Stored data entries =>
________________________________________

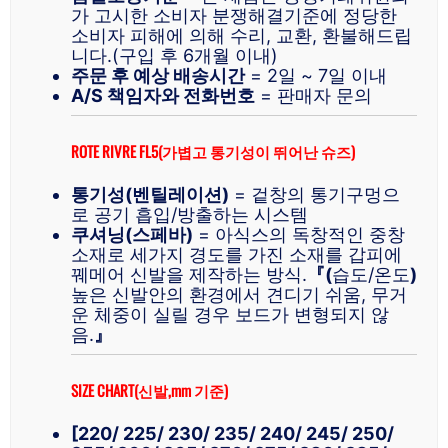
가 고시한 소비자 분쟁해결기준에 정당한
소비자 피해에 의해 수리, 교환, 환불해드립
니다.(구입 후 6개월 이내)
주문 후 예상 배송시간
= 2일 ~ 7일 이내
A/S 책임자와 전화번호
= 판매자 문의
ROTE RIVRE FL5(가볍고 통기성이 뛰어난 슈즈)
통기성(벤틸레이션)
= 겉창의 통기구멍으
로 공기 흡입/방출하는 시스템
쿠셔닝(스페바)
= 아식스의 독창적인 중창
소재로 세가지 경도를 가진 소재를 갑피에
꿰메어 신발을 제작하는 방식.
『(
습도/온도
)
높은 신발안의 환경에서 견디기 쉬움, 무거
운 체중이 실릴 경우 보드가 변형되지 않
음.
』
SIZE CHART(신발,mm 기준)
[220/ 225/ 230/ 235/ 240/ 245/ 250/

________________________________________

INSTRUCTION => Copy the text of every row above word for word, leaving out the pictures.

FINISHED TASK =>
가 고시한 소비자 분쟁해결기준에 정당한
소비자 피해에 의해 수리, 교환, 환불해드립
니다.(구입 후 6개월 이내)
주문 후 예상 배송시간
= 2일 ~ 7일 이내
A/S 책임자와 전화번호
= 판매자 문의
ROTE RIVRE FL5(가볍고 통기성이 뛰어난 슈즈)
통기성(벤틸레이션)
= 겉창의 통기구멍으
로 공기 흡입/방출하는 시스템
쿠셔닝(스페바)
= 아식스의 독창적인 중창
소재로 세가지 경도를 가진 소재를 갑피에
꿰메어 신발을 제작하는 방식.
『(
습도/온도
)
높은 신발안의 환경에서 견디기 쉬움, 무거
운 체중이 실릴 경우 보드가 변형되지 않
음.
』
SIZE CHART(신발,mm 기준)
[220/ 225/ 230/ 235/ 240/ 245/ 250/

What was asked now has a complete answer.